Activity
All of the data must be returned exactly as given.

↓↓↓

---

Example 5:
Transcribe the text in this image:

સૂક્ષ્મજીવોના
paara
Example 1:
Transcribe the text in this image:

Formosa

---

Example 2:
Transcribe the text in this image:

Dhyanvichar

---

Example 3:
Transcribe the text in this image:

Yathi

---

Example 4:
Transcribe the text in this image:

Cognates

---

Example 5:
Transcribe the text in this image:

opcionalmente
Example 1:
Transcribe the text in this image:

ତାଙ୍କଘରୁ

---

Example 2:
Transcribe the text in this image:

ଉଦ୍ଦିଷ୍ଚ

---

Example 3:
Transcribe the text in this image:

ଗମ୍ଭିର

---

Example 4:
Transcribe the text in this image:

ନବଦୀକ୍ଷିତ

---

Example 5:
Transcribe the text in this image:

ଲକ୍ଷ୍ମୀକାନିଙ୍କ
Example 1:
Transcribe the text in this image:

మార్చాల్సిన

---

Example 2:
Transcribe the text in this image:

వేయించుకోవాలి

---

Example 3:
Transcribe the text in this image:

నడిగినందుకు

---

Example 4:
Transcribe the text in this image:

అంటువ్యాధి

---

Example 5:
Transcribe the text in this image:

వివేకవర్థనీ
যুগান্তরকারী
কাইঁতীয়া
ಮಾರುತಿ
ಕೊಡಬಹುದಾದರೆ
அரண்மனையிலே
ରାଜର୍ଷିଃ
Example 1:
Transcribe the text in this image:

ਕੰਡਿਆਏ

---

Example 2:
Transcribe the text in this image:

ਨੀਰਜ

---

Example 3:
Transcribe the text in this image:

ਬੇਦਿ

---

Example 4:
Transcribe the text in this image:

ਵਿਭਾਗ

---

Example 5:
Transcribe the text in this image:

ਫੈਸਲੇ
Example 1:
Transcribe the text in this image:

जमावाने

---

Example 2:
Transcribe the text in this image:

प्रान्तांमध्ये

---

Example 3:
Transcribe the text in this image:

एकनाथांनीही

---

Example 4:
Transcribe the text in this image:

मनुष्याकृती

↑↑↑

Answer below
---

Example 5:
Transcribe the text in this image:

સૂક્ષ્મજીવોના
paara
Example 1:
Transcribe the text in this image:

Formosa

---

Example 2:
Transcribe the text in this image:

Dhyanvichar

---

Example 3:
Transcribe the text in this image:

Yathi

---

Example 4:
Transcribe the text in this image:

Cognates

---

Example 5:
Transcribe the text in this image:

opcionalmente
Example 1:
Transcribe the text in this image:

ତାଙ୍କଘରୁ

---

Example 2:
Transcribe the text in this image:

ଉଦ୍ଦିଷ୍ଚ

---

Example 3:
Transcribe the text in this image:

ଗମ୍ଭିର

---

Example 4:
Transcribe the text in this image:

ନବଦୀକ୍ଷିତ

---

Example 5:
Transcribe the text in this image:

ଲକ୍ଷ୍ମୀକାନିଙ୍କ
Example 1:
Transcribe the text in this image:

మార్చాల్సిన

---

Example 2:
Transcribe the text in this image:

వేయించుకోవాలి

---

Example 3:
Transcribe the text in this image:

నడిగినందుకు

---

Example 4:
Transcribe the text in this image:

అంటువ్యాధి

---

Example 5:
Transcribe the text in this image:

వివేకవర్థనీ
যুগান্তরকারী
কাইঁতীয়া
ಮಾರುತಿ
ಕೊಡಬಹುದಾದರೆ
அரண்மனையிலே
ରାଜର୍ଷିଃ
Example 1:
Transcribe the text in this image:

ਕੰਡਿਆਏ

---

Example 2:
Transcribe the text in this image:

ਨੀਰਜ

---

Example 3:
Transcribe the text in this image:

ਬੇਦਿ

---

Example 4:
Transcribe the text in this image:

ਵਿਭਾਗ

---

Example 5:
Transcribe the text in this image:

ਫੈਸਲੇ
Example 1:
Transcribe the text in this image:

जमावाने

---

Example 2:
Transcribe the text in this image:

प्रान्तांमध्ये

---

Example 3:
Transcribe the text in this image:

एकनाथांनीही

---

Example 4:
Transcribe the text in this image:

मनुष्याकृती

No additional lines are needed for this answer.